Clinical Skills Confidence: Record A Session
Even the thought of doing this now makes me cringe. It brings back the grad school days when we were watched all the time and evaluation days when you pray that the students behave and everything goes according to plan! I loathe hearing my voice on tape. But I decided to record one of my sessions anyway. I wanted to see what kind of feedback and prompts I usually give me kids as well as figure out how I could improve. The only way to do this? Record myself.
I decided to record the last 15 minutes of a session. When I was listening back, here’s what I was listening for:
- Prompts/Cues: What types of prompts/cues did I provide when my students were struggling?
- Student Responses: Did they “get” it?
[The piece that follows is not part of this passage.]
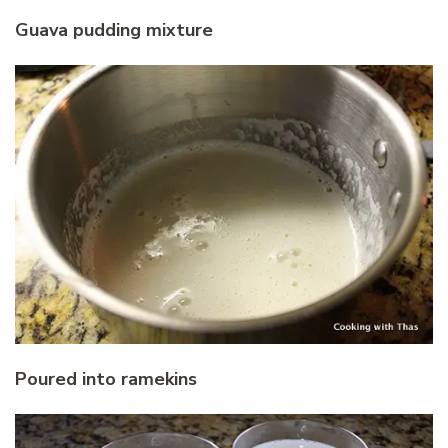
Guava pudding mixture
Poured into ramekins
Were they engaged?
- Feedback: What type of feedback did I give (positive or negative)?
- Notes To Self: What can I do to improve?
So after I got over cringing because I hate how I sound on video (don’t we all?), this is what I noticed:
- Prompts/Cues: Prompts to talk in complete sentences, cues to look at the next bead (we were using the EET to describe items), reminded students to look at visuals
- Student Responses: Students respond well to multi sensory input (hello, EET!), responses were sometimes vague (I have a lot of ESOL students and I’ve noticed this a lot, though I don’t know if there’s a correlation), this group of students are good about waiting their turn
- Feedback: Positive reinforcement when student got something correct, gave correct term for something if the student didn’t know, repeated the answer if correct and added more information if necessary, giving example (ex. adjectives) to help students with describing if they got stuck, saying “I want to see how much you can do without my help” to give responsibility to the student
- Notes To Self: Backing up when students are having difficulty. Rephrasing questions if it’s not understood the first time (sometimes I just repeated the question, which didn’t always help). Moving more away from question/answer format all the time – this might be secondary to the little voice in my head that always screams, “DATA!!!”
So now I challenge you: record part of a session and REALLY LISTEN to it. Listen to your students’ responses. Listen to your feedback, prompts, and models. Figure out what works and what doesn’t. I think it’s a valuable tool to help you grow and improve as an SLP!
I haven’t done this in a long time! Great idea for some self-evaluation. Isn’t this what we ask our students to do?